FormalPara Take-home message

Rates of survival and favourable neurological outcome decrease the longer a patient is in cardiac arrest. Thus, the duration of cardiac arrest, rather than time to drug administration, is the key determinant of outcome.

Introduction

Adrenaline (epinephrine) has been used as a treatment for cardiac arrest for over 50 years [1]. Observational studies found that adrenaline was effective at achieving a return of spontaneous circulation (ROSC) and short term survival, but there was uncertainty about its effects on long-term survival and survival with a favourable neurological outcome [2]. The PARAMEDIC2 study was a large randomised, double blind, placebo controlled trial which evaluated the effect of standard dose adrenaline (1 mg every 3–5 min) in adults with out of hospital cardiac arrest (OHCA) [3]. The trial found that adrenaline increased ROSC and survival to 30 days/hospital discharge but did not find evidence of improved survival with a favourable neurological outcome at hospital discharge.

Early descriptions of the use of adrenaline as an adjunct to assist with resuscitation from cardiopulmonary arrest emphasised the importance of early administration [4, 5]. One possible explanation for the failure of adrenaline to improve neurological outcomes may be if treatment is administered too late after the onset of cardiac arrest. This hypothesis is supported by animal studies [6,7,8] and observational studies of cardiac arrest both in- and out-of-hospital [9, 10], which suggest better outcomes the earlier that adrenaline is administered. However, the findings of observational studies need to be interpreted with caution because of likely confounding. Resuscitation time bias occurs when interventions are given during the treatment of cardiac arrest (e.g. tracheal intubation, drug administration) [11]. As outcomes are worse the longer the duration of a cardiac arrest, late administration of the intervention is biased by the fact that the duration of cardiac arrest has been longer.

The influence of resuscitation time bias may be reduced by the analysis of time to intervention from double blind, randomised controlled trials, where we would expect no difference in the timing of drug administration between adrenaline and placebo groups. The aim of this paper is to examine the effect of time to drug administration in the PARAMEDIC2 study on ROSC, survival to discharge and neurological outcome [3].

Methods

Study design

The background to the trial, methods and baseline characteristics of the randomised patients have been previously reported [3, 12].

The protocol was approved South Central–Oxford C Research Ethics Committee and the Medicines and Healthcare Products Regulatory Authority. Trial oversight was provided by independent trial steering and data monitoring committees. The trial was designed and conducted in accordance with the principles of Good Clinical Practice, the Directive 2001/20/EC of the European Parliament and Council, which was transposed into legislation in the United Kingdom by the Medicines for Human Use (Clinical Trials) Regulations. Due to the emergency nature of the trial, it was not possible to obtain consent before enrolment. In accordance with the clinical trial regulations, and with permission from the ethics committee, consent to continue was sought after the initial emergency had passed.

## DATA
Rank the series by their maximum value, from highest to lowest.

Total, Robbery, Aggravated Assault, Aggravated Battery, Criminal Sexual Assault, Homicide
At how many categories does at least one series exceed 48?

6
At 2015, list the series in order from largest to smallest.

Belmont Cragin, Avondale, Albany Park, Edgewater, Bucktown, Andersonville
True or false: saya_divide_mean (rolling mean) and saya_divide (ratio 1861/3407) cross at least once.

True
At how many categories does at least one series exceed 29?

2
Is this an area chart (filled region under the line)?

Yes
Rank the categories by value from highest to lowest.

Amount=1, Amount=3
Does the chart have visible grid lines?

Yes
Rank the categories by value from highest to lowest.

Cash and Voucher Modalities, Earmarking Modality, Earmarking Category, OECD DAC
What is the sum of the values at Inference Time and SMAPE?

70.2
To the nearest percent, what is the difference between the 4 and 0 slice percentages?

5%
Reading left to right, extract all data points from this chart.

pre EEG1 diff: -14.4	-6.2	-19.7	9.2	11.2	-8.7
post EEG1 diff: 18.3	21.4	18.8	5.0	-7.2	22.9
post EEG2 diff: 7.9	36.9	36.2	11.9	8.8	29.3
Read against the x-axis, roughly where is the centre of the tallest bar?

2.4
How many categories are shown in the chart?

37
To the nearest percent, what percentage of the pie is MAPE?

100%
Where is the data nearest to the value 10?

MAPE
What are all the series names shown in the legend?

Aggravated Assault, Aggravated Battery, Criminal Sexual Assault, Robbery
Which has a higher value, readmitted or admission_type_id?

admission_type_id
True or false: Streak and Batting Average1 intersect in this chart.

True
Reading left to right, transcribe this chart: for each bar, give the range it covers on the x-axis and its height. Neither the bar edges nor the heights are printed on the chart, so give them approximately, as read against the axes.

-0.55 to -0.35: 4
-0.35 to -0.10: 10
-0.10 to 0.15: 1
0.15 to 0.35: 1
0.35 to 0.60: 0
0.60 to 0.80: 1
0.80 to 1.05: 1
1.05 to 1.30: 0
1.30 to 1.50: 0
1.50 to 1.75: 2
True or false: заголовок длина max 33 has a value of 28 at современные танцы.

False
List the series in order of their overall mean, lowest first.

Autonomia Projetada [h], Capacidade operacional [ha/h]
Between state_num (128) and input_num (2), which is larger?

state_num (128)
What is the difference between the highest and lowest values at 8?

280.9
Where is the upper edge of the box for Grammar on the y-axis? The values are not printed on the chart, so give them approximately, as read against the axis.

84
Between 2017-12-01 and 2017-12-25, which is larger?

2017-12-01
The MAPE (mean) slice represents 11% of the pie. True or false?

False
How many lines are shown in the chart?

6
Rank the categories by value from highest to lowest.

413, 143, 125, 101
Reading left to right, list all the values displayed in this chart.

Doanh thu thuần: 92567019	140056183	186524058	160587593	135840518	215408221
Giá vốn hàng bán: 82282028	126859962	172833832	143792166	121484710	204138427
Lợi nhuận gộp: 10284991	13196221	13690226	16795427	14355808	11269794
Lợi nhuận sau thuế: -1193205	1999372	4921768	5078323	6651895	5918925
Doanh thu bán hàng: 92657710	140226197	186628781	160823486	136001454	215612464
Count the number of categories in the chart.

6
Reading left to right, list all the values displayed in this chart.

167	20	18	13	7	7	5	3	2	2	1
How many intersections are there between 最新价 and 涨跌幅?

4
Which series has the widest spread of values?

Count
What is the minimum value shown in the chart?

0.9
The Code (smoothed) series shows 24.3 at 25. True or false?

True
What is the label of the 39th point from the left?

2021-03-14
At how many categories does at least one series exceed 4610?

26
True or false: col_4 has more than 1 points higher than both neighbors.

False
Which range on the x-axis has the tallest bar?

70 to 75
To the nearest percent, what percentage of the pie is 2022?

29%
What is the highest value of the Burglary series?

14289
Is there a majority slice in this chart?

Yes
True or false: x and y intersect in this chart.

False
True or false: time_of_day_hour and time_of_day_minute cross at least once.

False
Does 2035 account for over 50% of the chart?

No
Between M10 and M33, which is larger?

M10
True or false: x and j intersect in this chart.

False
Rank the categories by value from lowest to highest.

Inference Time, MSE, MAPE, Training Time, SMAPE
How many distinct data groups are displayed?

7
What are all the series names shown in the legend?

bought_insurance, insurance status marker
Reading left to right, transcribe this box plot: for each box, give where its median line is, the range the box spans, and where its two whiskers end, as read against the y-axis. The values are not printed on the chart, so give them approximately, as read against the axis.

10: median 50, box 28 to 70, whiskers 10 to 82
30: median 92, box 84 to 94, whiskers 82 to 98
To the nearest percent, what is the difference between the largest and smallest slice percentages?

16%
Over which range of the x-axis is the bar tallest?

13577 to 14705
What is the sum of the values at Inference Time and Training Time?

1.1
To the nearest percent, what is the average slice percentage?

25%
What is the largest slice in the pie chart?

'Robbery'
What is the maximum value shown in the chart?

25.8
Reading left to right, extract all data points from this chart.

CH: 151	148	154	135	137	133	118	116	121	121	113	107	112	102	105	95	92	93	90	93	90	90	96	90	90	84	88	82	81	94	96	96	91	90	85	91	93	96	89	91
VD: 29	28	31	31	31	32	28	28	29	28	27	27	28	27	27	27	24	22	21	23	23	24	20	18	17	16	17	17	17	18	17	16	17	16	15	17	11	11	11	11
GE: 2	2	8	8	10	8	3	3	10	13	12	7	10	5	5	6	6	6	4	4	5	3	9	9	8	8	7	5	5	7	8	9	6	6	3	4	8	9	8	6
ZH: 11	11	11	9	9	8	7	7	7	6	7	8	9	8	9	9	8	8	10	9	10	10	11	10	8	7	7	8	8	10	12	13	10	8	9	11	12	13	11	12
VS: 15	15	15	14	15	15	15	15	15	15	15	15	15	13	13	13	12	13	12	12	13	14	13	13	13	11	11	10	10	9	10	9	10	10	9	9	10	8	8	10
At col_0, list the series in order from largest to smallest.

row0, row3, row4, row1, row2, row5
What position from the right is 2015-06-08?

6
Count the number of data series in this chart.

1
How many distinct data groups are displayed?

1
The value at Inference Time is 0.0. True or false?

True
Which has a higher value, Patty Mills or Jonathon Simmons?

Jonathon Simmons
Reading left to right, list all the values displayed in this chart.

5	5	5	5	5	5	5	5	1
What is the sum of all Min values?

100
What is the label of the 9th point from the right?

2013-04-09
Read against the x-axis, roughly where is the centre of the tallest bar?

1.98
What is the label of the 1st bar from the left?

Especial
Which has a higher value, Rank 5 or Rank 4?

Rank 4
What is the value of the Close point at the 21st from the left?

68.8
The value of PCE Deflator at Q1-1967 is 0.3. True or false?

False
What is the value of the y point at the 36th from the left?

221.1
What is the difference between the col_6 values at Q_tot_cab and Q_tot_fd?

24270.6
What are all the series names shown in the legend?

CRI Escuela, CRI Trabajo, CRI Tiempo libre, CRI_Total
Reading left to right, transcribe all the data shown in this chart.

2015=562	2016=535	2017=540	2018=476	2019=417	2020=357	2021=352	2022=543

## USING THE INFORMATION
A: In the article on adrenaline for cardiac arrest, what dosing regimen of adrenaline did the PARAMEDIC2 study evaluate?
B: Transcribe the passage of the article on adrenaline for cardiac arrest starting at "Introduction" and ending at "at hospital discharge.".
C: Write the next part of the article on adrenaline for cardiac arrest, picking up after its last sentence.
The items are not needed for any of this work.

## RESULTS OF THE EXERCISE
A: Standard dose adrenaline, 1 mg every 3–5 min.

B:
Introduction

Adrenaline (epinephrine) has been used as a treatment for cardiac arrest for over 50 years [1]. Observational studies found that adrenaline was effective at achieving a return of spontaneous circulation (ROSC) and short term survival, but there was uncertainty about its effects on long-term survival and survival with a favourable neurological outcome [2]. The PARAMEDIC2 study was a large randomised, double blind, placebo controlled trial which evaluated the effect of standard dose adrenaline (1 mg every 3–5 min) in adults with out of hospital cardiac arrest (OHCA) [3]. The trial found that adrenaline increased ROSC and survival to 30 days/hospital discharge but did not find evidence of improved survival with a favourable neurological outcome at hospital discharge.

C:
In brief, PARAMEDIC-2 was a multicentre double-blinded placebo-controlled trial conducted by five National Health Service ambulance services in the United Kingdom from December 2014 to October 2017. Adult patients treated for OHCA who were not successfully resuscitated by means of defibrillation or CPR, and who met predetermined eligibility criteria, were randomly allocated to receive parenteral adrenaline or saline placebo. Randomisation occurred when trial paramedics opened packs containing prefilled 10 ml syringes loaded with either ten 1 mg doses of adrenaline or ten doses of 0.9% saline. Trial packs and their contents were identical in appearance and carried a unique identification number. In all other respects identical paramedic resuscitation protocols were followed [13].

Randomisation of drug packs to ambulance services was achieved using the minimisation method with an allocation ratio of 1:1. Patients, paramedics and trial staff were blinded to treatment allocation. The time of drug administration was entered manually in the ambulance clinical record.

Patients and the public were involved during the conception, design, conduct, interpretation and dissemination stages of the trial. Involvement was integrated through patient and public membership of the core research team and Trial Steering Committee, public consultation meetings and regular meetings with a patient and public advisory group.

Statistical analysis

Examining the influence of time to treatment was an a priori, planned analysis of the PARAMEDIC2 trial.

The time interval to administration of treatment was recorded from the time the first 999 emergency call was received to administration of the trial drug. Analyses assessed the primary outcome: survival at 30 days, and secondary outcomes: survival at discharge, ROSC at hospital admission and neurological outcome at discharge from hospital. The neurological outcome was measured using a modified Rankin scale (mRS) assessment [ranging from 0 (no symptoms) to 6 (death)] where a score of 0–3 inclusive was considered favourable [14].

The effect of time to administration of trial drug on primary and secondary outcomes was examined within the group of patients whose cardiac arrest was EMS or bystander witnessed. Analysis was restricted to these patients because the delay between cardiac arrest and the 999 call was unknown for unwitnessed cases. Some of the witnessed patients (n = 42) were found to have a treatment time interval in excess of 60 min. Sensitivity analyses were performed to assess the influence of these extreme outliers.

All statistical analyses were undertaken using Stata, version 15.1 SE.

Baseline characteristics were summarised using mean, (standard deviation) or median and inter-quartile range for continuous data and number of patients (with percentages) for categorical data.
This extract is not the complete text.